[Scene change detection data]
|---|

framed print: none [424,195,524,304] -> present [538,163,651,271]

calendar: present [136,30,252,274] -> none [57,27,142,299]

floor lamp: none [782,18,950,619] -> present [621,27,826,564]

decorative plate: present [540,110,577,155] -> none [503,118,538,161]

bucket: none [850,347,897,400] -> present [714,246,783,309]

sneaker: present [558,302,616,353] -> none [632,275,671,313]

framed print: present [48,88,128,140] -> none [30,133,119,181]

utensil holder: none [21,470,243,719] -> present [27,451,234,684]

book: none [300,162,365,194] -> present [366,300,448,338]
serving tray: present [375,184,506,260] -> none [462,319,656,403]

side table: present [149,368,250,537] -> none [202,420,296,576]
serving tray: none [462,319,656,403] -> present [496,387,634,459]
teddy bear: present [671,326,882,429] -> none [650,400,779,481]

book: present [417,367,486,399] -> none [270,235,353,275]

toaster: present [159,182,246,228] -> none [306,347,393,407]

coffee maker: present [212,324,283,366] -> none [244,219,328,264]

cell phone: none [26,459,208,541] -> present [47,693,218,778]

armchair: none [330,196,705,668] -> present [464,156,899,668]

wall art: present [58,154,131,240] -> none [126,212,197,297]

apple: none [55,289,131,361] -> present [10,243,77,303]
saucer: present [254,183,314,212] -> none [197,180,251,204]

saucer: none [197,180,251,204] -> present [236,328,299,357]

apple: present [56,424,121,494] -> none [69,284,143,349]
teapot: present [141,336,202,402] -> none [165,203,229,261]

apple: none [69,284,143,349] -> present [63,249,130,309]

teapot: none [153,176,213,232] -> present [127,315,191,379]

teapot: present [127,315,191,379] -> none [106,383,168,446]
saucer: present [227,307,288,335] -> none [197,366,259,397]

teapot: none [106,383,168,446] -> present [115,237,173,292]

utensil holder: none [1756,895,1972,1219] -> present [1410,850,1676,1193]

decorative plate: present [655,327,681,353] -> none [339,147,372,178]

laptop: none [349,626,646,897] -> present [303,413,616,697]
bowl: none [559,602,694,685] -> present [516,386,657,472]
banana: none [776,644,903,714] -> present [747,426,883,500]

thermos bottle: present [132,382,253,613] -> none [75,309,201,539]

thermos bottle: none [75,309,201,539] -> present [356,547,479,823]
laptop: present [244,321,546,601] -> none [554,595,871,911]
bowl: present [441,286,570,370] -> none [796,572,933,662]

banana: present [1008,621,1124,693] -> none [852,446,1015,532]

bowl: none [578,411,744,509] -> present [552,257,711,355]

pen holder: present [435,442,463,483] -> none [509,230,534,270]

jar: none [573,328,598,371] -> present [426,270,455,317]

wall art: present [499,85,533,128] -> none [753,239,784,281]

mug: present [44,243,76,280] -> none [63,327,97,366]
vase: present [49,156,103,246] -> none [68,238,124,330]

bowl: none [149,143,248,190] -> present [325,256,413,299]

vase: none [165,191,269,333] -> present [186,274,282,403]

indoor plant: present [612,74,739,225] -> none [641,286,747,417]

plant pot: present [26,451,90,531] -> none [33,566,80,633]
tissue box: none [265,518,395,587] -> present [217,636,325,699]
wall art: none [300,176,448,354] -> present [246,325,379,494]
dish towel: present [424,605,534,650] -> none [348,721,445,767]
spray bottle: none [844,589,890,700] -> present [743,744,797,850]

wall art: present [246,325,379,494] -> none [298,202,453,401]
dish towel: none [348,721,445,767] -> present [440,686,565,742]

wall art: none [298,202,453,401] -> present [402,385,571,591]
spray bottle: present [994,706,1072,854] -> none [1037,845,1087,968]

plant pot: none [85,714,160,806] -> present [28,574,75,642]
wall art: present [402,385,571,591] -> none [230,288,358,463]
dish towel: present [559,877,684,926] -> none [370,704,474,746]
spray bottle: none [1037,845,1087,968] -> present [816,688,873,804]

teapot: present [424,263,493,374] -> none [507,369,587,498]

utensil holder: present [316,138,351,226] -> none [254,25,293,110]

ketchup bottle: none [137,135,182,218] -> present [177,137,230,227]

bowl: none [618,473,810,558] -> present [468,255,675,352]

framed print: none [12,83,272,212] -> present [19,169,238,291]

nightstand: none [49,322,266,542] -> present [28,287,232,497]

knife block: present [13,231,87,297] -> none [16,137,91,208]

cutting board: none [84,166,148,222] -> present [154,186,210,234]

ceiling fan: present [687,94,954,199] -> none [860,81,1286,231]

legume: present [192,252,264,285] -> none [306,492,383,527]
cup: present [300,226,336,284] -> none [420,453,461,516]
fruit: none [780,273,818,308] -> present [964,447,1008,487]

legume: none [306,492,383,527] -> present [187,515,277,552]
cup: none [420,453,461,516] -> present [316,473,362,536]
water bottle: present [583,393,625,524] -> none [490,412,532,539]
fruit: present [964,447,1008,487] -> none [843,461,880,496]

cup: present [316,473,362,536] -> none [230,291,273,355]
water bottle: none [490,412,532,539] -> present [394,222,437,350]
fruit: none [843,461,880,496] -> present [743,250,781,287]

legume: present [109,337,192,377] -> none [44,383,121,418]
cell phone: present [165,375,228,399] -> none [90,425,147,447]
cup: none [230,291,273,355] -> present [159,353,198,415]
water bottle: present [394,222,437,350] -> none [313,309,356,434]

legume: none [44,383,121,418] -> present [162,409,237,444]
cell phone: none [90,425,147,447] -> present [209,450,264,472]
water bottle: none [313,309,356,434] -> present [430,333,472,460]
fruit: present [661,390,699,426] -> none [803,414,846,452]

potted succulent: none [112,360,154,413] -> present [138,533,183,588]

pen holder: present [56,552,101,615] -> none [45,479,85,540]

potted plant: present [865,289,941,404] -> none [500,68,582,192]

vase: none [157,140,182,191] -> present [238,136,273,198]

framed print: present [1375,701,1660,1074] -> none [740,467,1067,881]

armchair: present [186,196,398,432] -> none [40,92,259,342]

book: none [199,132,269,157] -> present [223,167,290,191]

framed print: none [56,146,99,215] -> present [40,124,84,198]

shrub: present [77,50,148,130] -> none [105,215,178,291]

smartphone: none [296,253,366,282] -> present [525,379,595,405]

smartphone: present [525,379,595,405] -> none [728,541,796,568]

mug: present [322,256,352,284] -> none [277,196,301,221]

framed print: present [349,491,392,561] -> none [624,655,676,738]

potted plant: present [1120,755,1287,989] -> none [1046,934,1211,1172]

|---|

Your response should be each line that includes the word "fruit", copied from the records.

fruit: none [780,273,818,308] -> present [964,447,1008,487]
fruit: present [964,447,1008,487] -> none [843,461,880,496]
fruit: none [843,461,880,496] -> present [743,250,781,287]
fruit: present [661,390,699,426] -> none [803,414,846,452]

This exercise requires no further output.